Back in the ‘bad old days’, if you were accused of a serious ‘political’ offence – say, blowing something up – it used to be difficult to find a solicitor or barrister to represent you. Barristers, at least, were supposed to be subject to the ‘cab rank’ rule, which required them to take any case within their field of practice, as long as they were free.
Trouble was, for the bomber or the freedom fighter, the best establishment barristers never were free. And the solicitors were far from sympathetic.
So began the tradition of the “radical lawyer”: sometimes established in firms or chambers organised along socialist lines, and sometimes not. For them, law was an extension of the revolutionary struggle. They were heroes. They were sexy.
That is why I find this vignette, from a longer profile of Gita Sahgal, so profoundly depressing:
To say the past week has been a difficult one for Sahgal would be an understatement. She fears for her own and her family’s safety. She has — temporarily at least — lost her job and found it almost impossible to find anyone to represent her in any potential employment case. She rang round the human rights lawyers she knows, all of whom have declined to help citing a conflict of interest. “Although it is said that we must defend everybody no matter what they’ve done, it appears that if you’re a secular, atheist, Asian British woman, you don’t deserve a defence from our civil right firms,” she says wryly.
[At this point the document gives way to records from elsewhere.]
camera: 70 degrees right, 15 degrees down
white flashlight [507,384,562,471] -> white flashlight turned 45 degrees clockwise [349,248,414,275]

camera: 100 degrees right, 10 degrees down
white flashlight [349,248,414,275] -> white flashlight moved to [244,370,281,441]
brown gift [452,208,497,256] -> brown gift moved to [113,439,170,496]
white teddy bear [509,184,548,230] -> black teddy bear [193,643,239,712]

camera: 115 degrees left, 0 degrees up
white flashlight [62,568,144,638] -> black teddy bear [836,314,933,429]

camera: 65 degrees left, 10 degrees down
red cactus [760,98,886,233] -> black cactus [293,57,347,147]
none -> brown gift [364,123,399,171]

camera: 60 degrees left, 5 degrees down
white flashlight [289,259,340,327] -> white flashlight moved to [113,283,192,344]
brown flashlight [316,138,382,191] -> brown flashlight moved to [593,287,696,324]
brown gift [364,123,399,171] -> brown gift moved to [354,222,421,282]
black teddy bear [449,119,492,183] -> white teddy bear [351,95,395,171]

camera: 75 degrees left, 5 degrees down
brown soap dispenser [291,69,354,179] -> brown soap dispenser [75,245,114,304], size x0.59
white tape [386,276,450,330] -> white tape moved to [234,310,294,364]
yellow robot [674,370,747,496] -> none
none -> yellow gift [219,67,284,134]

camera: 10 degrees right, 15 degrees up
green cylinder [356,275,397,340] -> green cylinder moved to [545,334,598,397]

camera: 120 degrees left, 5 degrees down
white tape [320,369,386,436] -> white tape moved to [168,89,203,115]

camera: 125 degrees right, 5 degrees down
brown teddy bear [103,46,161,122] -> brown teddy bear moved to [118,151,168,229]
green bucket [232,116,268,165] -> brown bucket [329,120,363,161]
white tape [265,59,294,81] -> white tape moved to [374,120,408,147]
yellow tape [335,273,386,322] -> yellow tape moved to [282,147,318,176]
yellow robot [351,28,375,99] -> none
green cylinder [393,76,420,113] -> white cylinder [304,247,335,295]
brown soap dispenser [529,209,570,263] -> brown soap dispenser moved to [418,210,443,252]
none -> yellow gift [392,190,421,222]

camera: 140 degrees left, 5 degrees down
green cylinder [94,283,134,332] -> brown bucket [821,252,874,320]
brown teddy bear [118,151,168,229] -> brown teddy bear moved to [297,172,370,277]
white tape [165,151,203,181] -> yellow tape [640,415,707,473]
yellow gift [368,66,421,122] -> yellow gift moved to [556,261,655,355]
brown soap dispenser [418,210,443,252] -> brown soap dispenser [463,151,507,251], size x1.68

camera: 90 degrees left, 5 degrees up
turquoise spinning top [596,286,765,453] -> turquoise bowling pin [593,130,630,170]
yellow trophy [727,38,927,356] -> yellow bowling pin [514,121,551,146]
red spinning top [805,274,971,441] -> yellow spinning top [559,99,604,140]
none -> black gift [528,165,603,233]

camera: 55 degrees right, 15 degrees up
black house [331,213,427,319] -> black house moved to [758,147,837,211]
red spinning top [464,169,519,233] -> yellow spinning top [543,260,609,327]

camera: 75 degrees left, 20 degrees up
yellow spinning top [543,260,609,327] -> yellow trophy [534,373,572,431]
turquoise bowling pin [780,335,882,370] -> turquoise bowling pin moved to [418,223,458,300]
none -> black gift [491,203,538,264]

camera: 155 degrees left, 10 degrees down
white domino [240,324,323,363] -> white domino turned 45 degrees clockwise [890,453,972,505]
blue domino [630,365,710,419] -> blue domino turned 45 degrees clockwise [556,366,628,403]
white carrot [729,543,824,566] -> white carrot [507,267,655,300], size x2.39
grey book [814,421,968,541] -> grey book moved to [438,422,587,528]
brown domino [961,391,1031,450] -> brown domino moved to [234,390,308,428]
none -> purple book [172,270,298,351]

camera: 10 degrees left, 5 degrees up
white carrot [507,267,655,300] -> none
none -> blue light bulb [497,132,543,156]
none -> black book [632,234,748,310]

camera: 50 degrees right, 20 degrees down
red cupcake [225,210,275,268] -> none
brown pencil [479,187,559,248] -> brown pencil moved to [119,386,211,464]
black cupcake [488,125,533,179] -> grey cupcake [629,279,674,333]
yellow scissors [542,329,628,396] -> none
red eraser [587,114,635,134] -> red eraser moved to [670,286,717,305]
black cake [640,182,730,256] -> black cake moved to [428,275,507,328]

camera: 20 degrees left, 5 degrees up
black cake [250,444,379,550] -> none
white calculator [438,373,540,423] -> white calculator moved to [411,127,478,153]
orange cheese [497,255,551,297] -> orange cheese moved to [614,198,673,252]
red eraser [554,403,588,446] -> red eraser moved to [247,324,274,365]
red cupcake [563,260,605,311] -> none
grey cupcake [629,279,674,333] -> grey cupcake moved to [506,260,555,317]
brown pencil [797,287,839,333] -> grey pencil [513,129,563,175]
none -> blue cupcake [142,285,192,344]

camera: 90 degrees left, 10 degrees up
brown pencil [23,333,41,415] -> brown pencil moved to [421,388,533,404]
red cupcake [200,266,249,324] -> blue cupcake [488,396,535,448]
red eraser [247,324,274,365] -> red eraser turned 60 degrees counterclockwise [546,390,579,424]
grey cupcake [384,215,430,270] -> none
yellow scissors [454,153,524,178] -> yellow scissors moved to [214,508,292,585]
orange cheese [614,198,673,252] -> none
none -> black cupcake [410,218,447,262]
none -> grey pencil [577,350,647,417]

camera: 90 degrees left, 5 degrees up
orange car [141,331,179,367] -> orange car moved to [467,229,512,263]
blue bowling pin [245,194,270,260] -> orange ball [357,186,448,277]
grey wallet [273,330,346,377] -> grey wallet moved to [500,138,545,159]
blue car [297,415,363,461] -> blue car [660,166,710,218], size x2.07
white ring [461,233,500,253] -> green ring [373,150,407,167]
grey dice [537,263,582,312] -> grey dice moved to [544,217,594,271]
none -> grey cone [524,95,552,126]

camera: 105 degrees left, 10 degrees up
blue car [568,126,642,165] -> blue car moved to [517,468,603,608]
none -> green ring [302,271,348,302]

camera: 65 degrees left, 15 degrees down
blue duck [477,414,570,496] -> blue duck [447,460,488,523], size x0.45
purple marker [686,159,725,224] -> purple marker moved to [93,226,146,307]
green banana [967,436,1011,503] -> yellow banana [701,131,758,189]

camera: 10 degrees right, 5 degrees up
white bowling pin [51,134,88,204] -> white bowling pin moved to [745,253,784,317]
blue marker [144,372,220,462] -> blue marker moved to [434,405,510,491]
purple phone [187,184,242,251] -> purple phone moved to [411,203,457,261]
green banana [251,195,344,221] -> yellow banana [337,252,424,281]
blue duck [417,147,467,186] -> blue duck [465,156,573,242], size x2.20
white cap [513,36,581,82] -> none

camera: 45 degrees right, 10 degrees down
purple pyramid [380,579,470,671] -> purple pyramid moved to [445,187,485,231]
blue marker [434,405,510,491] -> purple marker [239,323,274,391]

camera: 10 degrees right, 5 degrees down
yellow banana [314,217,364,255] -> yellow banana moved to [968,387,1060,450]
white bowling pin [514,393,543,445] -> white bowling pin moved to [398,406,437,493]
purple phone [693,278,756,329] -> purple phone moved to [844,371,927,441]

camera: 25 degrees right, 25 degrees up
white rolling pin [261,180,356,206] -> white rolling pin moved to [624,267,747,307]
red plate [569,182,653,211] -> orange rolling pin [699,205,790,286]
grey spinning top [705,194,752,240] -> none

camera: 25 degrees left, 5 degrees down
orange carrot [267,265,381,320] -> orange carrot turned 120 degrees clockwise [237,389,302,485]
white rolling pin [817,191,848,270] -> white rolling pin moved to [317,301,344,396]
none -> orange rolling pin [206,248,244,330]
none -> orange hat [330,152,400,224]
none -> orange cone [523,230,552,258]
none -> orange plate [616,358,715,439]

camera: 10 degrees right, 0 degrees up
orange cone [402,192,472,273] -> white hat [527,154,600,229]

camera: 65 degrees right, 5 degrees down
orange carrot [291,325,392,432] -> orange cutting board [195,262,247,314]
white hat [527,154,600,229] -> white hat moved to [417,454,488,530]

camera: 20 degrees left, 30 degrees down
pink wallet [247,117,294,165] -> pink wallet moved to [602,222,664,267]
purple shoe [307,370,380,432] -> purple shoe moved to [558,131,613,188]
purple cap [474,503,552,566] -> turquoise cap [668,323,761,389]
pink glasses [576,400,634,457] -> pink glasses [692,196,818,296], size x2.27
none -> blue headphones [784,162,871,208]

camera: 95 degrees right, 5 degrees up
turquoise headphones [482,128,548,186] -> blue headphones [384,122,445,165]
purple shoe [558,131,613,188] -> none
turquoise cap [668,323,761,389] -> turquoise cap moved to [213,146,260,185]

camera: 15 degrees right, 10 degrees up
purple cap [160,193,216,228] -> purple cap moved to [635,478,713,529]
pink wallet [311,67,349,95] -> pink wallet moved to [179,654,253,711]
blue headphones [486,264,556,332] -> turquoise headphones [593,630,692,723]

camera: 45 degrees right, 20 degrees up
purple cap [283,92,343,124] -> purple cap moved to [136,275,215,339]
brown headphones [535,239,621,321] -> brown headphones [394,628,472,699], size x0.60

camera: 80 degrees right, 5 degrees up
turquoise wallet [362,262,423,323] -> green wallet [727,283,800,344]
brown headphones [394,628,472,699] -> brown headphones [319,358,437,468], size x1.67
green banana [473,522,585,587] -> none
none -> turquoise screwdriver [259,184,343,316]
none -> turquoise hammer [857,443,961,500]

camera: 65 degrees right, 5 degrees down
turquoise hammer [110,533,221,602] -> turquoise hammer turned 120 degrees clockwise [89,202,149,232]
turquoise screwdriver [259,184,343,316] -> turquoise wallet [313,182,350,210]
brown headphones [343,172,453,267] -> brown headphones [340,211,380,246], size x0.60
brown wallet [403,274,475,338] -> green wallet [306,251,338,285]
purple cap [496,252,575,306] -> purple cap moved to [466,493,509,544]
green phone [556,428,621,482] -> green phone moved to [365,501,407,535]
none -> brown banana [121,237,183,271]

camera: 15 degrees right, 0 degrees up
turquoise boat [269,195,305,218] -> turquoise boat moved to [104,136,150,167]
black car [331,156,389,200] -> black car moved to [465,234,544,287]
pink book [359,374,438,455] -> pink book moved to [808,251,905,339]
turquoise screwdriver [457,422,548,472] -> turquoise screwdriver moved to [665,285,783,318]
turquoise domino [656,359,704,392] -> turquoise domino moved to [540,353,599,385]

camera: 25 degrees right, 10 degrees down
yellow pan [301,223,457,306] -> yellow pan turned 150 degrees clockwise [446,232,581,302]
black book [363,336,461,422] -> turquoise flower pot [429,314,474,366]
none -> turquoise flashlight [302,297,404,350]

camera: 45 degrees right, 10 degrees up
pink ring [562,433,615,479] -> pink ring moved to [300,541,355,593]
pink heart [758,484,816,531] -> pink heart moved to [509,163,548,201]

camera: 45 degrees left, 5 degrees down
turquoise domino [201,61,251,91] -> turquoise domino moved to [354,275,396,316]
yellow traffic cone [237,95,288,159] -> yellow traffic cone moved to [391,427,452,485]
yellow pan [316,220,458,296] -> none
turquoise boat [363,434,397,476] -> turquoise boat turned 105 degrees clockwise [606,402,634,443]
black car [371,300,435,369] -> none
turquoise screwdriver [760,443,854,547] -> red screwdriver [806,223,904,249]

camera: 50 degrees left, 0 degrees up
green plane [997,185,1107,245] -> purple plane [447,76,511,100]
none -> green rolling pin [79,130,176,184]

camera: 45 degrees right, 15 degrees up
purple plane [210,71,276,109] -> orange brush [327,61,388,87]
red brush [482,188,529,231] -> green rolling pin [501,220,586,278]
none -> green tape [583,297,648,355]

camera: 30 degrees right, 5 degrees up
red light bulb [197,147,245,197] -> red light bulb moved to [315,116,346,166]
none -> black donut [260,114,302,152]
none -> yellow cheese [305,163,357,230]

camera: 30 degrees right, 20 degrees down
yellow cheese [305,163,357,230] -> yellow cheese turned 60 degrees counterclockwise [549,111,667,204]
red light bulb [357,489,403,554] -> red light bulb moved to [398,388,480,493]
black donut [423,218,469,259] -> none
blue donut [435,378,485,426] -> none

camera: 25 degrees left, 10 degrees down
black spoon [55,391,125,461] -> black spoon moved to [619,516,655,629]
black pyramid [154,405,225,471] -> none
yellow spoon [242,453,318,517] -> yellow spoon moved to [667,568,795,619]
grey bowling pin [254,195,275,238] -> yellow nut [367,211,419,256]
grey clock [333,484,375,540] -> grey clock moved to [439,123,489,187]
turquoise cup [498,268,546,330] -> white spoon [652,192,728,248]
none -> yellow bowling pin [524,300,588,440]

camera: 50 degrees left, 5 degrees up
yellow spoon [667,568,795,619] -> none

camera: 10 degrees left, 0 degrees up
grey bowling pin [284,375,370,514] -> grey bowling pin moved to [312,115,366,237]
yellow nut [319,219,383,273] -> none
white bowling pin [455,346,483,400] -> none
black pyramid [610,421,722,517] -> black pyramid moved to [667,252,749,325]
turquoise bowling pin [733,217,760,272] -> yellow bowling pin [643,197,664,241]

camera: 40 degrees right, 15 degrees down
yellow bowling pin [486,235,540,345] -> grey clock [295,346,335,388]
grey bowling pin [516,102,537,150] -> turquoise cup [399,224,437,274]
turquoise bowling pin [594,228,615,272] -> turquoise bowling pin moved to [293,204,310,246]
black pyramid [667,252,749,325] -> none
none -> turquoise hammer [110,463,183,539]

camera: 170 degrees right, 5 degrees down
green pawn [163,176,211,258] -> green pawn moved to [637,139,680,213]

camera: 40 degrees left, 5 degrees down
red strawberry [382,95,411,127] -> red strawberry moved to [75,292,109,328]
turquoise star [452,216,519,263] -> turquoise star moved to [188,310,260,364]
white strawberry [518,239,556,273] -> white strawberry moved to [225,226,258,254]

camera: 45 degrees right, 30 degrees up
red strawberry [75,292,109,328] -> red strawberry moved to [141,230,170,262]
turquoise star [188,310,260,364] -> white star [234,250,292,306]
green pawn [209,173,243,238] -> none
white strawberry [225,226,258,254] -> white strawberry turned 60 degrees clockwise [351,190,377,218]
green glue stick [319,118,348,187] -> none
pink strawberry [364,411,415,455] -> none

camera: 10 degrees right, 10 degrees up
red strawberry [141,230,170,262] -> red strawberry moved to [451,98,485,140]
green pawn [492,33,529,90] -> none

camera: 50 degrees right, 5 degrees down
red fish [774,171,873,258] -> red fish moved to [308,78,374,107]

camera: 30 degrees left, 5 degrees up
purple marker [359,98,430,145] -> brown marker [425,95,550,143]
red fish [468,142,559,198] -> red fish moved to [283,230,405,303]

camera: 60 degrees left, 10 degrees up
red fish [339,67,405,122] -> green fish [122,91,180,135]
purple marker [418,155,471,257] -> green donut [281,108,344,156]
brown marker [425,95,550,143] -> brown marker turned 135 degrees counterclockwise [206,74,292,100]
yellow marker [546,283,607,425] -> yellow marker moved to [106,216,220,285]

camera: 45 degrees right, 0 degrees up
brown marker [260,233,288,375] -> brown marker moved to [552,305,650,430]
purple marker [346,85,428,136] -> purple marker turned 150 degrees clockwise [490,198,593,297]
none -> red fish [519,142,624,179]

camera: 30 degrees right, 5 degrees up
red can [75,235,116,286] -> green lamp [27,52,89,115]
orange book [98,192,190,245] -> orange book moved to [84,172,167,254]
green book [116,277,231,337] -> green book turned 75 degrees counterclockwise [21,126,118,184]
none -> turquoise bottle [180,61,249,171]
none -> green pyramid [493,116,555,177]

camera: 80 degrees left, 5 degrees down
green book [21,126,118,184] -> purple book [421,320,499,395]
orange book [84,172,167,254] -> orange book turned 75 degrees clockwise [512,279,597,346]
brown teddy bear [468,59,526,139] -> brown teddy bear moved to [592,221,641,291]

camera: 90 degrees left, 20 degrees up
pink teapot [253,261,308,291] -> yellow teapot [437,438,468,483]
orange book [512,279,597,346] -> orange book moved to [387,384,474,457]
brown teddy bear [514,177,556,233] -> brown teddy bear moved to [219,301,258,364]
So no one in the human rights world wants to cross swords with Amnesty: that’s no surprise and least of all to Sahgal. “I know the nature of what I’m up against,” she says. “I didn’t do what I did lightly.”
There is also this:
“But a victim can also be a perpetrator,” she says. “It’s a very simple thought.”
This is something that has troubled her for many years. Some years ago, before she joined Amnesty’s staff, she was asked by the organisation to speak alongside a man whose son had been arrested during an insurgency in northern India: “His son had disappeared and he’d gone from police station to police station looking for him. It was a very moving story and it was hard not to cry. He was coming to thank Amnesty for the postcards they’d written and the letters they’d sent to the government. He felt his son owed his life to that, and that, of course, is the power of our work.
“The problem was that he was surrounded by men who were clearly Sikh political activists, allied to the group which assassinated Indira Gandhi. A perfectly well-meaning person had invited me to speak on a platform beside a perfectly genuine victim but hadn’t paid any attention to who accompanied him.”
Now, for flagging up this sort of error, Sahgal finds herself out in the cold.
The thing is, it is unthinkable that a human rights organisation would compromise itself with supporters of any other sort of radical and sectarian political movement other than Islamism. That is because some on the Left have decided that jihadism is a form of anti-capitalist resistance. So it gets a pass.
As Gita says:
The bigger picture is how human rights organisations — and society more widely — should view Islamic radicals. There has been much debate over whether, spurred by a sentimental knee-jerk anti-Americanism, white liberals have sympathised with Islamic radicals, thereby implicitly tolerating their intolerance, particularly towards women. “For me that’s a form of racism,” says Sahgal, “because what it does is wipe out the experiences of the people they oppress. And it’s not helped by a discourse about a ‘clash of civilisations’, which elides jihadi ideologies and treats them as normal Muslim thinking. That’s devastating for ordinary Muslims.”
This is a disaster from which Amnesty must rapidly extract itself.
Gita Sahgal isn’t the only one at Amnesty who thinks that this is so. The Sunday Times also has a leaked internal memo from Sam Zarifi, Amnesty’s Asia Pacific director, in which he says:
“We should be clear that some of Amnesty’s campaigning … did not always sufficiently distinguish between the rights of detainees to be free from torture and arbitrary detention, and the validity of their views,” says Zarifi in the email, sent to his staff and dated February 10. Zarifi advised Amnesty to consider its working relationships with activists more carefully.
“We did not always clarify that while we champion the rights of all — including terrorism suspects, and more important, victims of terrorism — we do not champion their views.”
“The organisation had taken steps to clarify that it did not in any way support all, or even many, of Moazzam Begg’s views. Obviously we did not do enough to establish this in the public sphere. We can and should publicly admit this mistake and move on and ensure we do not make the same mistake again.”
Yes, they should.
Defend the rights of all the Beggs of this world. But no more Begg on Amnesty platforms.